So what is the message from an agent and a buyer in 2008?
Well....if it is what you want to do, then work out your finances and go and have a look!!!....you may be surprised at what you can buy!


----------



## sweetpea1602 (Mar 22, 2008)

I am sure there are lots of people who would love to make the move. The only problem for a lot of us, finding work or starting a business. However cheap it is to live there, you still need an income and from reading other peoples post that can be difficult unless you speak the language fluently and have a skill they need. Which is a shame because I would love to change our lives for the better but it is something we have to think about very very carefully.


----------



## Stravinsky (Aug 12, 2007)

I think you have to have a balanced view .... Rowlandsbb, you're beginning to sound like "A Place in the Sun" 

Yes we have good weather .... a lot of the time, yes the cost of living is cheaper, especially if you are earning in £, but if you have to work here its a whole new ball game.

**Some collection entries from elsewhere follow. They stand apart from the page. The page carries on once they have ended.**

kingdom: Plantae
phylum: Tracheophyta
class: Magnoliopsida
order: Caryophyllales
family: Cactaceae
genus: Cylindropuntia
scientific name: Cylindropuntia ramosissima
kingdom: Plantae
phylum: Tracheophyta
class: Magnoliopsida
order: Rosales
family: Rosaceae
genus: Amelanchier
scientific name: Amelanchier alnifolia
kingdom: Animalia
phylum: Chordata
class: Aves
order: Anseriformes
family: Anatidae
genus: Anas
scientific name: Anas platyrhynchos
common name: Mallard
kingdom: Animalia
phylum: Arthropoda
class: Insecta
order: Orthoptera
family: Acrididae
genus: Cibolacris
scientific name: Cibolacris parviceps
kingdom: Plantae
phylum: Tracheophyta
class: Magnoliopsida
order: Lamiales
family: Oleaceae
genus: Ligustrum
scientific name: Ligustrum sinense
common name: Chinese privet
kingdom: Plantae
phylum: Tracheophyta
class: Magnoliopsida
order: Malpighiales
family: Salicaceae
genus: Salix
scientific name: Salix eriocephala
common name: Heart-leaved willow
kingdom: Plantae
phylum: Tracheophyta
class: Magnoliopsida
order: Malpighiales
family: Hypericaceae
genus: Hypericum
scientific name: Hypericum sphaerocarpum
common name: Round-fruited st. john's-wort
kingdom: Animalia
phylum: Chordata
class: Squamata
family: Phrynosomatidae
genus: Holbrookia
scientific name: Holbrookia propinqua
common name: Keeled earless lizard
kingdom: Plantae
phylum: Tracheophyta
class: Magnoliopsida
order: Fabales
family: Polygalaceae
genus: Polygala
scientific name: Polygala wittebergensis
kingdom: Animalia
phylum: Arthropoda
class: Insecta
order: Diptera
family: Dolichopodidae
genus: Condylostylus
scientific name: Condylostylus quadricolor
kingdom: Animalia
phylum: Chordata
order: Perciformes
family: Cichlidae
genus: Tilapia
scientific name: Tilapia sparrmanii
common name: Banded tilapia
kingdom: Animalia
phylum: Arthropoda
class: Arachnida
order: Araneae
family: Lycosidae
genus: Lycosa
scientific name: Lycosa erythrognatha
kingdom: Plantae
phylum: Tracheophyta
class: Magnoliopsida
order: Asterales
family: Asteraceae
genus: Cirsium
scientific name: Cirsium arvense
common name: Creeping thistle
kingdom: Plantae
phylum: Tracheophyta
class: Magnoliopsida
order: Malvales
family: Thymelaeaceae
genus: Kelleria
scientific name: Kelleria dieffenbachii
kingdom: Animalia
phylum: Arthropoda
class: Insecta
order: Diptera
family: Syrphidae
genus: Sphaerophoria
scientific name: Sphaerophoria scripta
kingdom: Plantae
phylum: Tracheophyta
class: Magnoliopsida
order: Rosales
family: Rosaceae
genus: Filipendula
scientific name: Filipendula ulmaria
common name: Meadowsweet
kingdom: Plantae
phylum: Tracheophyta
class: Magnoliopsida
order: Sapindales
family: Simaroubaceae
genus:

So just temper the two and take a sensible informed decision when you come over here ........ dont think life here will be one big holiday


----------



## Wils & Nance (Dec 31, 2007)

Hi all !
I have got to say, that we are becoming increasingly disheartened, been trying desperately to find work in Spain, and having no luck whatsoever !
We have our cv's on eures and a number of other sites, I search the job sites and papers all the time, apply for anything, just to get us some sort of income, I would love to just sell up and go ! But that would eat into our 'buy a home money' so much and we really don't want to use that for more than a years worth of renting.................so what the hell do we do ?
I am getting to the stage of pulling my hair out !
Does anyone live near a 4x4 dealership,(CBN,Murcia,Almeria areas) can you pm me the address, getting so depressed with trying so hard, having good qualifications and experience doesn't seem to help any.......too old to just upsticks & go ! and too young to retire !
Any help greatly appreciated !
Thanks, Nance.


----------



## chris(madrid) (Mar 23, 2008)

Wils & Nance said:


> Hi all !
> I have got to say, that we are becoming increasingly disheartened, been trying desperately to find work in Spain, and having no luck whatsoever !........ getting so depressed with trying so hard, having good qualifications and experience doesn't seem to help any.......


Not to put you off - but this is PAR FOR THE COURSE. Spain is full of very qualified folk doing jobs WELL below them.


----------



## rowlandsbb (Jun 30, 2007)

Many have gone over to Spain and just earn a living from the ex pats..eg
We rented in March 08 a duplex in Palomares and when we arrived to take it over the hot water boiler was not working 
Now it was a 'holiday' but the English plumber came out and did the job
I asked him ' how do you get on' reply. well at first a bit slow but now as busy as I want to be..and not just Expats
Would he go back....no way
Perhaps he worked hard at it ....always available etc
But if you are planning a move and it is going to be permanent then you should learn to speak Spanish as that will give you a better chance workwise
It is a 'relatively' easy language to learn..but hard work
I am currently doing an Open University Course which is very good 
And...just think about our attitude in UK.......re those who come over here and never bother to try to speak English!!!
However, you can have a good life in Spain without ever learning a word of Spanish.....perhaps they are more easy going than us in UK


----------



## Wils & Nance (Dec 31, 2007)

Hi, thanks for reply !
We are learning the lingo at the moment, I'm grasping it quicker than hubby, every intention of integrating properly with the locals !
I also think it is pretty ignorant to assume everyone speaks english !
Nance.
p.s, I have a friend in La Romana who has made a success of his plumbing business, but he is Scottish(like us) and speaks pretty good Spanish.


----------